But the few mentions of his practice do hold some clues to the Clifford riddle. For instance, shortly after starting his practice in 1950, he received two phone calls. The first was from Phillips Petroleum, which became a big client. The second was from Howard Hughes, whom he never met but represented in Washington for years. To Hughes, Clifford recited a little speech that he says he gave so many times over the next 40 years that his associates could repeat it by heart:

I look forward to our association. But before we proceed, there is one point I must make clear. I do not consider that this firm will have any influence of any kind here in Washington. I cannot, and I will not, represent any client before the president or before any of his staff. If you want influence, you should consider going elsewhere. What we can offer you is an extensive knowledge of how to deal with the government on your problems. We will be able to give you advice on how best to present your position to the appropriate departments and agencies of the government.

_DATA ENTRIES_

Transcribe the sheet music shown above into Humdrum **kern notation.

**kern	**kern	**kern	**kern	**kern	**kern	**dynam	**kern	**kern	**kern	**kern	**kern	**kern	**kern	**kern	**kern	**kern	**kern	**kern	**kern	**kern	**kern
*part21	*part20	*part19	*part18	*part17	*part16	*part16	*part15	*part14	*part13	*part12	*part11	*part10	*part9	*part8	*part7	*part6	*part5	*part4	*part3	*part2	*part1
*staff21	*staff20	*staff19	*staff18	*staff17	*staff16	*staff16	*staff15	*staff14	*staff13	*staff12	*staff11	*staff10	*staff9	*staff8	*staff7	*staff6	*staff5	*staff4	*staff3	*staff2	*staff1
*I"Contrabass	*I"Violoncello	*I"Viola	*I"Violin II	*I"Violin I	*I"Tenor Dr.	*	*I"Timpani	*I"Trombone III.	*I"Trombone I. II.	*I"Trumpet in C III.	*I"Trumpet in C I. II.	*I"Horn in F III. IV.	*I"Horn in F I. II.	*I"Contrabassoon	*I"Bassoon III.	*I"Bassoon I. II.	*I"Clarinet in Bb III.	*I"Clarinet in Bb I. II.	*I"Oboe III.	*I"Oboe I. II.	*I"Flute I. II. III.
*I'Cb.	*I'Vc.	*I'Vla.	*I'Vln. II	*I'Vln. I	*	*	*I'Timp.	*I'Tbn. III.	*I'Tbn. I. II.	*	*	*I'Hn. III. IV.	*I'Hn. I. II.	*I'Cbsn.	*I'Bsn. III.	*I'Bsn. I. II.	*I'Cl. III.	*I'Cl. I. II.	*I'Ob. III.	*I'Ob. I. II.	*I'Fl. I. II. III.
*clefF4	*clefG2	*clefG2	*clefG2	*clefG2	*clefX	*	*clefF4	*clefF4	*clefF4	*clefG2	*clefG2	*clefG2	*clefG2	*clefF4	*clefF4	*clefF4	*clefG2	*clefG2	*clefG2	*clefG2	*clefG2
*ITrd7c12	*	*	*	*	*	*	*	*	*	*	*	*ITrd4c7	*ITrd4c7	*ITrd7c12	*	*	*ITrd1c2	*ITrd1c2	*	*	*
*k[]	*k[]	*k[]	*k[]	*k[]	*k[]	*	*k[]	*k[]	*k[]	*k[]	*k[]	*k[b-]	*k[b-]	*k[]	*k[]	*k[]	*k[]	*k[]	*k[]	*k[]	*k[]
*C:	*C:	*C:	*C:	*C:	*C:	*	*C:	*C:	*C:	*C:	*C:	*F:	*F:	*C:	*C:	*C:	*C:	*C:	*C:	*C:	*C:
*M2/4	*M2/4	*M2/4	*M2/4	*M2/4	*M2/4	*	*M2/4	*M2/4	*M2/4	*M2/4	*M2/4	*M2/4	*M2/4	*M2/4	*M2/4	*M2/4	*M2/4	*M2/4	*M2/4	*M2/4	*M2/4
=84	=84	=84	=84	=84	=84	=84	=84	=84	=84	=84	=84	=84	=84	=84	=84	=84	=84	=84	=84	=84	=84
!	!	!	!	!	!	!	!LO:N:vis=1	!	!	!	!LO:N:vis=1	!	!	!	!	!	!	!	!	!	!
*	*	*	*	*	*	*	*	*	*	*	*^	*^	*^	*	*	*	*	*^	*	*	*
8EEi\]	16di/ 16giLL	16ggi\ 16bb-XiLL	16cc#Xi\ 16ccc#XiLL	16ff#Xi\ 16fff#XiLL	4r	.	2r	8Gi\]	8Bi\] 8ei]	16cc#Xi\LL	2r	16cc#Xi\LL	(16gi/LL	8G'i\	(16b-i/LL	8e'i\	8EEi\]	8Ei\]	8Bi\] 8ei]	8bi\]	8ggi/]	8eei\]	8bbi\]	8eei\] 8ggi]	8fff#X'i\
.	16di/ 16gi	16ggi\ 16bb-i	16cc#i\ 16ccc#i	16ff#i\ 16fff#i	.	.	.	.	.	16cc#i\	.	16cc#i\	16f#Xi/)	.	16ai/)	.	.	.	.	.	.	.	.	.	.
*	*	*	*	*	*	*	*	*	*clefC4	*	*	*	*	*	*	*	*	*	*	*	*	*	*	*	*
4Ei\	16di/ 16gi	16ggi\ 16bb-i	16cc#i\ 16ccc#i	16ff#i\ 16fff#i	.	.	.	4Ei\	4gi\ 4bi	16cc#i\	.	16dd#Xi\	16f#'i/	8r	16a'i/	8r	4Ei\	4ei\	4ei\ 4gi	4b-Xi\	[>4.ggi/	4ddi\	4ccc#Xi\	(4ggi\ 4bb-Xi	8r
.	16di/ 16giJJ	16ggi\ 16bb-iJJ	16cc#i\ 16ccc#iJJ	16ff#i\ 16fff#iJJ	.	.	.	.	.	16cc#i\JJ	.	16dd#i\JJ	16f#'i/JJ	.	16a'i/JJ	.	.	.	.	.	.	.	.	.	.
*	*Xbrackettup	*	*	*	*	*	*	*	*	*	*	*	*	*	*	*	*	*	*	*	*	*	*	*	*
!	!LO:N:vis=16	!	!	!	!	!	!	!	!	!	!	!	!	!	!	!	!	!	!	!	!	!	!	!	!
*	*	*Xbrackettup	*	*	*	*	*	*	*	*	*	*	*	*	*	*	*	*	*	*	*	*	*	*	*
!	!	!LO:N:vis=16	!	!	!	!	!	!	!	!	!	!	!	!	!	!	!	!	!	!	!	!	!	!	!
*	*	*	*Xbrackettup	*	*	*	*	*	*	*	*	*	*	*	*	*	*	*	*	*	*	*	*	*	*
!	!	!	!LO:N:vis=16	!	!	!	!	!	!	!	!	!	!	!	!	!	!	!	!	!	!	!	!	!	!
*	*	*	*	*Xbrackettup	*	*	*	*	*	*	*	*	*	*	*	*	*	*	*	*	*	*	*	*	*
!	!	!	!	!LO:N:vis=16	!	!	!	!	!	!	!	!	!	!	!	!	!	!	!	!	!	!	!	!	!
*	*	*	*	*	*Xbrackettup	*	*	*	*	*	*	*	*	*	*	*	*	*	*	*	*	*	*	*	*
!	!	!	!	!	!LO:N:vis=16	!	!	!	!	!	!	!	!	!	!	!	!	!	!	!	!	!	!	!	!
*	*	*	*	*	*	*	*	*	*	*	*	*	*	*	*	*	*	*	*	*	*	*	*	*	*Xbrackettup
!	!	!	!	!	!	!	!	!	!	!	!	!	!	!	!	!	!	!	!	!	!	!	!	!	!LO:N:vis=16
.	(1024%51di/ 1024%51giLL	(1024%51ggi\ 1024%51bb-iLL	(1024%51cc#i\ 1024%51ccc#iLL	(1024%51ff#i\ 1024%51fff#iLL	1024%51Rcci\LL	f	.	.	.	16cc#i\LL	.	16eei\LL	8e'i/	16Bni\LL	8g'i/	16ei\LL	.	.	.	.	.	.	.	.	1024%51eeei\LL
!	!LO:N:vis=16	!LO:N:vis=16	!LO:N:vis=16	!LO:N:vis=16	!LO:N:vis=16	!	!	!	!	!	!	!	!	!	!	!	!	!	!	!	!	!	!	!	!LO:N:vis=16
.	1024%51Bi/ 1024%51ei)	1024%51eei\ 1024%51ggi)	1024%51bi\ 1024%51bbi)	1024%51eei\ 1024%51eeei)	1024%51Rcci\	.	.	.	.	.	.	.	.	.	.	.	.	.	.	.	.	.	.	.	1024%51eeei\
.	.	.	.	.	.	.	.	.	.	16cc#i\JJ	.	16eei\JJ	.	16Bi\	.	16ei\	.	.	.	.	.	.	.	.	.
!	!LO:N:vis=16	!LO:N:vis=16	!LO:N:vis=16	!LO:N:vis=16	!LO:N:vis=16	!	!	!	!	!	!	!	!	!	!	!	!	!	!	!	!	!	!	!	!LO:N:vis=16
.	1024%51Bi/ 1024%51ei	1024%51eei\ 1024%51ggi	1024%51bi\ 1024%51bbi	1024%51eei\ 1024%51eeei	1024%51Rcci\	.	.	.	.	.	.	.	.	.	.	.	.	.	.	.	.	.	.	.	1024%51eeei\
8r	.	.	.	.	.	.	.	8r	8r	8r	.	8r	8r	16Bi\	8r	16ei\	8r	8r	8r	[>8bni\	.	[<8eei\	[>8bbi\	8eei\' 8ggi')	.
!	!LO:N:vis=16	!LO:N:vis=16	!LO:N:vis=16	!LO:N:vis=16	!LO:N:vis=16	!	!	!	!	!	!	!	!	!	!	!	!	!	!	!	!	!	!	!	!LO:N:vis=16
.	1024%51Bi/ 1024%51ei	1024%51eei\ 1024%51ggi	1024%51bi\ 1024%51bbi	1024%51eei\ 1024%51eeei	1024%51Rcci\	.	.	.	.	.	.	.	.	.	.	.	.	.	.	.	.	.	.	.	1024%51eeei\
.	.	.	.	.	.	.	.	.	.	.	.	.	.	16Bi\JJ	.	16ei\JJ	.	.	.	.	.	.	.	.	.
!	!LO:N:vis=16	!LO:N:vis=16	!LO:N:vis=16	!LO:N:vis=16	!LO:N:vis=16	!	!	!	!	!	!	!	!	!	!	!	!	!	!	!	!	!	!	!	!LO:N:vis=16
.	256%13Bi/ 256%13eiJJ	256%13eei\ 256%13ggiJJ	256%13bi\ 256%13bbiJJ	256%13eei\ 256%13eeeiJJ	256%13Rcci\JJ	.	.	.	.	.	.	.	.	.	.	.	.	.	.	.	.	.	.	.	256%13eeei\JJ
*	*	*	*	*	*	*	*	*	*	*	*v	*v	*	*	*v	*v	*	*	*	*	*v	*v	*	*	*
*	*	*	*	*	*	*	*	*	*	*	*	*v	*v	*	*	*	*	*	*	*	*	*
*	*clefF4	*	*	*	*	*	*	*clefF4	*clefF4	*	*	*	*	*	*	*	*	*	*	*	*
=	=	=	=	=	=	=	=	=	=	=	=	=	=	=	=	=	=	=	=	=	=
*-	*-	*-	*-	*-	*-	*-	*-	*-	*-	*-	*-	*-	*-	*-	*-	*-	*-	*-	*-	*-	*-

_GIVEN PROBLEM 1_
Write out the part of the passage on Clifford's law practice that opens with the words containing "I look forward" and closes with "of the government.", renaming "firm" as "office" wherever it occurs.
_GIVEN PROBLEM 2_
Carry the passage on Clifford's law practice forward from the point at which it stops.
The records have no connection to the passage on Clifford's law practice.

_RIGHT ANSWER 1_
I look forward to our association. But before we proceed, there is one point I must make clear. I do not consider that this office will have any influence of any kind here in Washington. I cannot, and I will not, represent any client before the president or before any of his staff. If you want influence, you should consider going elsewhere. What we can offer you is an extensive knowledge of how to deal with the government on your problems. We will be able to give you advice on how best to present your position to the appropriate departments and agencies of the government.

_RIGHT ANSWER 2_
This sounds nice, but except for refraining from directly lobbying the president of the United States—which is pointless and embarrassing—it bears no relationship to the way Clark Clifford or any other Washington powerbroker really operates. The client speech is worse than a convenient fiction that both parties recognize as such. It is a distillation of everything that is phony about power in the capital in the second half of the 20th century. The denial of “any influence of any kind here in Washington” is Orwellian in its boldness. To his credit, Clifford at least has some sense of shame about influence-peddling. He realizes—just by giving that speech—that what he does for a living is not entirely honorable, which is more than can be said for most of today’s practitioners. No doubt he tried to insulate himself from the grubby details of such peddling by letting his partners and subordinates act in his name as much as possible—the name, of course, wedging the door open in the first place. Still, Clifford’s implicit admission of shame does not justify how he spent the bulk of his career.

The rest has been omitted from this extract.